I have just completed the fine tuning of 3.5turbo ("Fine-tuning to Memorize Knowledge"). Here are the results if anyone is thinking about fine tuning vs RAGing:
- first off, shout-out to the Llama-Index team and for putting in place this well thought out and very comprehensive guide and eval framework, and for helping me resolve some of the issues.

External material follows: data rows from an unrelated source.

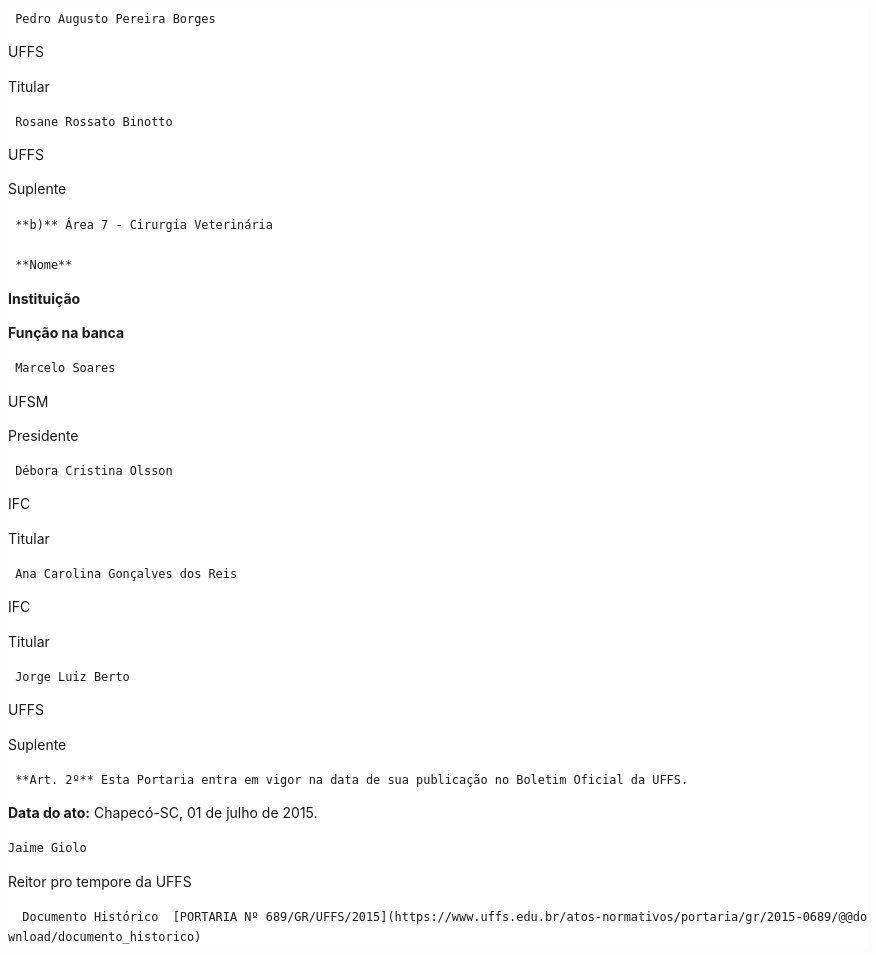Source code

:      Pedro Augusto Pereira Borges

   UFFS

   Titular

     Rosane Rossato Binotto

   UFFS

   Suplente

     **b)** Área 7 - Cirurgia Veterinária

     **Nome**

   **Instituição**

   **Função na banca**

     Marcelo Soares

   UFSM

   Presidente

     Débora Cristina Olsson

   IFC

   Titular

     Ana Carolina Gonçalves dos Reis

   IFC

   Titular

     Jorge Luiz Berto

   UFFS

   Suplente

     **Art. 2º** Esta Portaria entra em vigor na data de sua publicação no Boletim Oficial da UFFS.

  

   **Data do ato:** Chapecó-SC, 01 de julho de 2015.   
 

    Jaime Giolo   
 Reitor pro tempore da UFFS 

      Documento Histórico  [PORTARIA Nº 689/GR/UFFS/2015](https://www.uffs.edu.br/atos-normativos/portaria/gr/2015-0689/@@download/documento_historico)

There are some minor hiccups with the code but you can resolve those easily if they get flagged on your machine;
- I fine tuned on a legal textbook "Legal Research, Analysis & Writing". It is a very foundational treatise if you want to become a lawyer;
- ~1800 questions / answers, split into 70/30 for train / val;
- did two iterations. first , fine tuned using train / val datasets, and then fined tuned again the already fine tuned model by using the complete dataset as training only;
- you will see in the code that ground truth (gt) comes from gpt4, while the base is gpt3.5. while i am bit hesitant to compare apples to oranges, for the main question i was after (is RAG framework a solid approach), it worked;
- objective results:
'ft_rag_score': 0.775,
'ft_score': 0.725,
'rag_score': 0.825,
'base_score': 0.675
as you can see 'rag only' wins.
- the temperature was 0 for all models
- in terms of legal style, vocabulary and coherence, gpt3.5 turbo is already quite good on the 'how' part (can explain how to write a legal memo, how to research a case, etc), but still hallucinates a lot when it comes to 'what' part (what is case x about, when was statute y enacted, etc, );
- i was surprised to see that ft_rag is a little worse than rag only , but it is good to know that grounding models in existing knowledge works great π ;
- happy to help or answer any questions. thanks again LlamaIndex team for doing what you are doing.